There was almost a smile on her face. And a strange gleam in her eyes that could have been – what? Excitement? Triumph?
There was little light inside, but I could see enough to realise a woman was rising from her seat.
She was smiling, almost crazily. She was shaking too, like she was unsure whether she should stay where she was or draw closer.
‘Kerrsly,’ she said with obvious relief as the girl followed me inside.
Cally made as if to follow, but the DNA lock began to shriek out a warning.
‘Duplicated DNA! Duplicated DNA!’ its female voice rhythmically intoned.
Cally grinned.
The woman rushed towards me, her eyes wide and wild.
‘It’s her Cally!’ she cried tearfully. ‘It’s really her!’
*
Chapter 9
‘Course it’s her mum,’ Cally said flatly as Kerrsly overrode the DNA lock’s restrictions.
Cally stepped inside, glaring angrily at the excited woman.
The woman seemed to interpret the glare as an order to calm down.
She shrugged, gathered herself, said, ‘Yes, yes, of course it is, of course.’
She turned to Kerrsly.
‘We’ll obviously help your family as much as we can, my dear. You’ve done well, extremely well. We can’t thank you enough for your sacrifice.’
‘Sacrifice?’ I gave Kerrsly a puzzled frown.
&
nbsp; ‘The job. I sacrificed my job to get you here, remember? And my family will suffer for it, having to move in to the shanty town.’
‘You’ll get benefits–’
‘Benefits?’ Cally laughed. ‘Haven’t we already said room in the apartments is just about fought over? Lose a job, and you’re seen as having thrown away your chance. You go to the bottom of the housing ladder.’

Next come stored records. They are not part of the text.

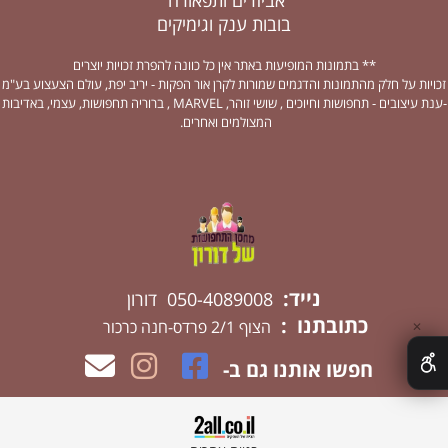
אביזרים ותפאורה
בובות ענק וגימיקים
** בתמונות המופיעות באתר אין כל כוונה להפרת זכויות יוצרים
זכויות על חלק מהתמונות והדגמים שמורות לקרן אור הפקות - יריב יפת, עולם הצעצוע בע"מ
-ענת עיצובים - תחפושות וחיוכים , שושי זוהר, MARVEL , ברוריה תחפושות, עצמי, באדיבות
המצולמים ואחרים.
נייד:
050-4089008 דורון
כתובתנו :
הצוף 2/1 פרדס-חנה כרכור
✕
חפשו אותנו גם ב-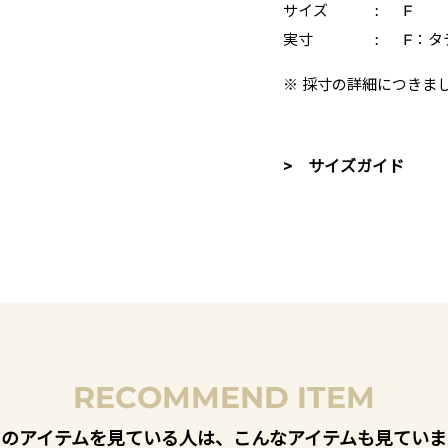
サイズ
:
F
実寸
:
F：タ
※ 採寸の詳細につきま
> サイズガイド
RECOMMEND ITEM
このアイテムを見ている人は、こんなアイテムも見ていま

I was almost stupid enough to try and defend my position. I realised it was a dumb idea.
‘So is that why you’re living here?’ I said instead to Cally.
‘Didn’t I also already say that some other things counted against me?’ Cally replied irately. ‘I’ve never had a job – probably for the same reason.’

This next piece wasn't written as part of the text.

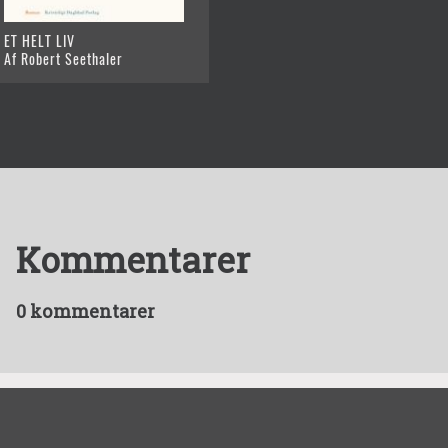
ET HELT LIV
Af Robert Seethaler
Kommentarer
0 kommentarer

‘A seat, you should take a seat my dear!’
The woman was talking to me. She was indicating that I should take the chair just behind me.
The chairs were old car seats, covered and patched up here and there with cloth.
‘Why do you want me?’ I said, remaining standing. ‘Am I a hostage? I’m not worth anywhere near as much as you probably suppose.’
Cally and Kerrsly laughed bitterly. The woman smiled benignly.
‘You’ll be free to leave soon, my dear – but we need to talk.’
Kerrsly headed towards the door.
‘Even you must see we need to make some changes round here.’
‘Yes, I can see that – but what do you think I can do about it?’
‘I don’t know either,’ Kerrsly admitted as she stepped out through the open door. ‘But Cally assures me you’re important to the cause – and I’ve never known her to be wrong about things like that.’
As the door closed behind Kerrsly, I looked back towards Cally.
‘Important? Me? I haven’t got the faintest idea how you think holding me can help you.’
Suddenly, the woman rushed towards me, grabbing me, hugging me tightly. She was crying. Her voiced was a pained wail.
‘Oh Angie, Angie, Angie! I was hoping, hoping there’d still be some memory of me in there, hoping you’d recognise–’
I pulled away from her sharply.
‘Recognise,’ I said, confused. ‘I’ve never met you before!’
Cally stepped towards us both.
‘Angeic,’ she said calmly. ‘She’s your mother; your real mother!’
*
‘My mother?’
I laughed out loud. A nervous, cackling laugh. Were these people crazy?
‘My real mother’s dead!’
The crazy woman standing before me looked crestfallen.
Cally just shook her head.
‘Uh uh, Angeic. You saw the DNA lock screaming out a warning about duplicated DNA.’ She pointed back to the lock as her voice became a sneer. ‘I find it hard to believe myself – how could someone like you be my twin?’